Personal information
- Native name: Κάλια Αντωνίου
- Nationality: Cypriot
- Born: 6 April 2000 (age 26) Limassol, Cyprus

Sport
- Sport: Swimming
- Club: P.A.O.K.
- College team: University of Alabama

Medal record
Women's swimming
Representing Cyprus
Mediterranean Games
| Gold medal – first place | 2022 Oran | 100 m freestyle |
| Gold medal – first place | 2026 Taranto | 50 m freestyle |
| Gold medal – first place | 2026 Taranto | 100 m freestyle |
| Bronze medal – third place | 2022 Oran | 50 m freestyle |
Games of the Small States of Europe
| Gold medal – first place | 2025 Andorra la Vella | 50 m freestyle |
| Gold medal – first place | 2025 Andorra la Vella | 50 m backstroke |
| Gold medal – first place | 2025 Andorra la Vella | 50 m butterfly |
| Gold medal – first place | 2025 Andorra la Vella | 100 m freestyle |
| Silver medal – second place | 2025 Andorra la Vella | 4×100 m freestyle |
| Bronze medal – third place | 2025 Andorra la Vella | 200 m freestyle |
| Bronze medal – third place | 2025 Andorra la Vella | 4×100 m medley |
World University Games
| Bronze medal – third place | 2021 Chengdu | 50 m freestyle |
| Bronze medal – third place | 2021 Chengdu | 100 m freestyle |

= Kalia Antoniou =

Cypriot swimmer (born 2000)

Kalia Antoniou (Κάλια Αντωνίου; born 6 April 2000) is a Cypriot swimmer.

==Career==
She competed in the women's 50 metre backstroke event at the 2017 World Aquatics Championships.
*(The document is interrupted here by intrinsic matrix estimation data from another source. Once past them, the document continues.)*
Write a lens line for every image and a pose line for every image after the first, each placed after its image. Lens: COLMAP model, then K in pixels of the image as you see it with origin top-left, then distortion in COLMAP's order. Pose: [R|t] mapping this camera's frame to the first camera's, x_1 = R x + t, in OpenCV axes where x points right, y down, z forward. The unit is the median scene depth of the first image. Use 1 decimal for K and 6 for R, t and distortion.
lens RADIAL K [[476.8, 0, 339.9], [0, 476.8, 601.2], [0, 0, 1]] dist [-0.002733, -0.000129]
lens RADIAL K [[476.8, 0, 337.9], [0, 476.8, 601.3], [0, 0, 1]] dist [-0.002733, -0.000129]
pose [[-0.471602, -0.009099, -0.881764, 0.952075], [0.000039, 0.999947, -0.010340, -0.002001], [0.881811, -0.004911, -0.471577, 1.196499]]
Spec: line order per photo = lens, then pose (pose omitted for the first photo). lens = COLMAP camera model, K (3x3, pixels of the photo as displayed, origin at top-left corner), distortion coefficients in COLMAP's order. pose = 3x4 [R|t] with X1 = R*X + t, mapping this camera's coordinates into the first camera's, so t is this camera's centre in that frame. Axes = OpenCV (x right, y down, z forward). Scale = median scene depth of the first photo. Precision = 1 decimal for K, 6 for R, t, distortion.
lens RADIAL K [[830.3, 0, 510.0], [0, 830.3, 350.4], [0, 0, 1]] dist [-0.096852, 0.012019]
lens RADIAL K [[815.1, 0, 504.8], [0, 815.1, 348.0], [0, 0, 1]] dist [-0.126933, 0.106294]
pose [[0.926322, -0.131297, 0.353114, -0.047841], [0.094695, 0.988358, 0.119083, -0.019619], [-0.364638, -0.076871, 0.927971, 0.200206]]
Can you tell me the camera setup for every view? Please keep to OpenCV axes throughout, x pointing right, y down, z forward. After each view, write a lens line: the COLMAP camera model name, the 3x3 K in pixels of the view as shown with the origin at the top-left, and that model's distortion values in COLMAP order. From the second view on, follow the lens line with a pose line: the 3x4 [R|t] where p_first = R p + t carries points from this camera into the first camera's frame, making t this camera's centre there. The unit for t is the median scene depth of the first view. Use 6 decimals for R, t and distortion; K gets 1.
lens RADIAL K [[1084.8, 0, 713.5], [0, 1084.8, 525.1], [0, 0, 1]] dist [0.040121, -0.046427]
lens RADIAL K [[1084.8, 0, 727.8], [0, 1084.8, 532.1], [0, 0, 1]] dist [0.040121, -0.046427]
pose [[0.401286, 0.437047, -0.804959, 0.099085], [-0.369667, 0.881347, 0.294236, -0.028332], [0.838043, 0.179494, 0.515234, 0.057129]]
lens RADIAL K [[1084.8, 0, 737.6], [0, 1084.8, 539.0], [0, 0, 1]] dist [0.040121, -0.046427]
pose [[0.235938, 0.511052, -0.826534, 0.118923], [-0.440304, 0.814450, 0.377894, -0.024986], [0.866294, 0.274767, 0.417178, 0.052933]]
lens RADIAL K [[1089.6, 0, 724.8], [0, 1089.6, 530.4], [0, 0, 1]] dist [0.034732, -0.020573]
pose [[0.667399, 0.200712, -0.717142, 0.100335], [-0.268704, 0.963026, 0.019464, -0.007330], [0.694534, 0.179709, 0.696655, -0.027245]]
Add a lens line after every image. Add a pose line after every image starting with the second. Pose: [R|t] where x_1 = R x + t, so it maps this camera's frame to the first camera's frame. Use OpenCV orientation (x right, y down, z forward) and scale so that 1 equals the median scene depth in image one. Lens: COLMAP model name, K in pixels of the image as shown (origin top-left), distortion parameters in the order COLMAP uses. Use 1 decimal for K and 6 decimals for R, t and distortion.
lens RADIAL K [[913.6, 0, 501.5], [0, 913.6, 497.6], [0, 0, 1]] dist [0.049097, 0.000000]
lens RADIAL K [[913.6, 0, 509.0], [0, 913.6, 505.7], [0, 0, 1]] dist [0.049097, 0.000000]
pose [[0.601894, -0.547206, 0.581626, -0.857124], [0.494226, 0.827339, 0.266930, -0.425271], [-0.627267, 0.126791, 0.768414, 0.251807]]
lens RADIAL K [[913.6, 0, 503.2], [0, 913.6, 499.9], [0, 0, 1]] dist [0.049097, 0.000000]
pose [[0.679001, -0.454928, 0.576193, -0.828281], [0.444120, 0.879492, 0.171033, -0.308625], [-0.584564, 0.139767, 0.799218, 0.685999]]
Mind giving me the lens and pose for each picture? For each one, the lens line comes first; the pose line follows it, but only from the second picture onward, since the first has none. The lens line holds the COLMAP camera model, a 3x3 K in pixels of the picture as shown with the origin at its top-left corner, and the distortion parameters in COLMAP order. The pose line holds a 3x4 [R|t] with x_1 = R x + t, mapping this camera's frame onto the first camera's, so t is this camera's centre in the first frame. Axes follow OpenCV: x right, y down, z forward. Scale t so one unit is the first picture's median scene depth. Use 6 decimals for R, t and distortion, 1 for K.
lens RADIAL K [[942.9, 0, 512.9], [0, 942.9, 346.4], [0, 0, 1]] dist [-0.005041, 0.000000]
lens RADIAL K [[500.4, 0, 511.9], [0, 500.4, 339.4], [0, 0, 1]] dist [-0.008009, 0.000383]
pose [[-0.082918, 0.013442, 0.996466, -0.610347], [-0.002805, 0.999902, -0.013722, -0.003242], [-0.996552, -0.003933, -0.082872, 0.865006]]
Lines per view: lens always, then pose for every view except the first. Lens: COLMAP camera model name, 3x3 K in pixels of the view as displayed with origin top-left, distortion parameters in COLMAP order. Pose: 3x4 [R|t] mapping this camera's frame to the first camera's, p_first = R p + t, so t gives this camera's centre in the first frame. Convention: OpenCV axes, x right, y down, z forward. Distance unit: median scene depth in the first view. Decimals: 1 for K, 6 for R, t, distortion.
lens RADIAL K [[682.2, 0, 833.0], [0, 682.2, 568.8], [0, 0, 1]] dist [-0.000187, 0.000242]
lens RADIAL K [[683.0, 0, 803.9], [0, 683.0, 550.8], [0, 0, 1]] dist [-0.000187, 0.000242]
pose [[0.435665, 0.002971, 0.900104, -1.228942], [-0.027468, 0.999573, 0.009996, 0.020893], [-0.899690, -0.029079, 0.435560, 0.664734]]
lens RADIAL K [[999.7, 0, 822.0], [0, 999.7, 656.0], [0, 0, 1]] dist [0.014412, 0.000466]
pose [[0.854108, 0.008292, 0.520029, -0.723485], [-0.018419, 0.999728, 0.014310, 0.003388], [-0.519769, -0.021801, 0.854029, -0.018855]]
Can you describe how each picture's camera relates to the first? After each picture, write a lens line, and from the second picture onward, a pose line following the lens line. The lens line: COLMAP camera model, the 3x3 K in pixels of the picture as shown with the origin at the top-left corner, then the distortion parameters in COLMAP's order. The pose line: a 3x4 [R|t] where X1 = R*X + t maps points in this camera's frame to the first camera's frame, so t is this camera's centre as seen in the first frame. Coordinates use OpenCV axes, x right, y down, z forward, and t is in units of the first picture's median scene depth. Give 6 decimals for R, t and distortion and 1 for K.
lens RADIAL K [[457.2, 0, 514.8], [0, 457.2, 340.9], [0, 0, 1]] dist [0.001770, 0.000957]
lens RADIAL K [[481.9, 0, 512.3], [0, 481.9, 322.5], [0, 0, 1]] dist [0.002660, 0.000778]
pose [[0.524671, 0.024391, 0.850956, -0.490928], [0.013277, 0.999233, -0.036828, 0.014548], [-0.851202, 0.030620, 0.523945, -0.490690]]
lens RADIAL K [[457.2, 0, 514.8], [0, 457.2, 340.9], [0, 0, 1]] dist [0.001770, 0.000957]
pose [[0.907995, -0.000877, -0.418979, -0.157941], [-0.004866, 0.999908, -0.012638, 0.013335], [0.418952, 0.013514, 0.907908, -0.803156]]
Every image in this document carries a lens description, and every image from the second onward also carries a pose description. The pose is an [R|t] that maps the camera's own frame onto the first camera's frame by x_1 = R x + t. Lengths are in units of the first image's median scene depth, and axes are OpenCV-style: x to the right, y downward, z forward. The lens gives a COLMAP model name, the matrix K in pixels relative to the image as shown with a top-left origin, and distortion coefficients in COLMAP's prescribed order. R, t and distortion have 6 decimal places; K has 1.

In 2019, she won four silver medals at the Games of the Small States of Europe held in Budva, Montenegro. In 2019, she also represented Cyprus at the World Aquatics Championships held in Gwangju, South Korea. She competed in the women's 50 metre freestyle and women's 100 metre freestyle events. In both events she did not advance to compete in the semi-finals.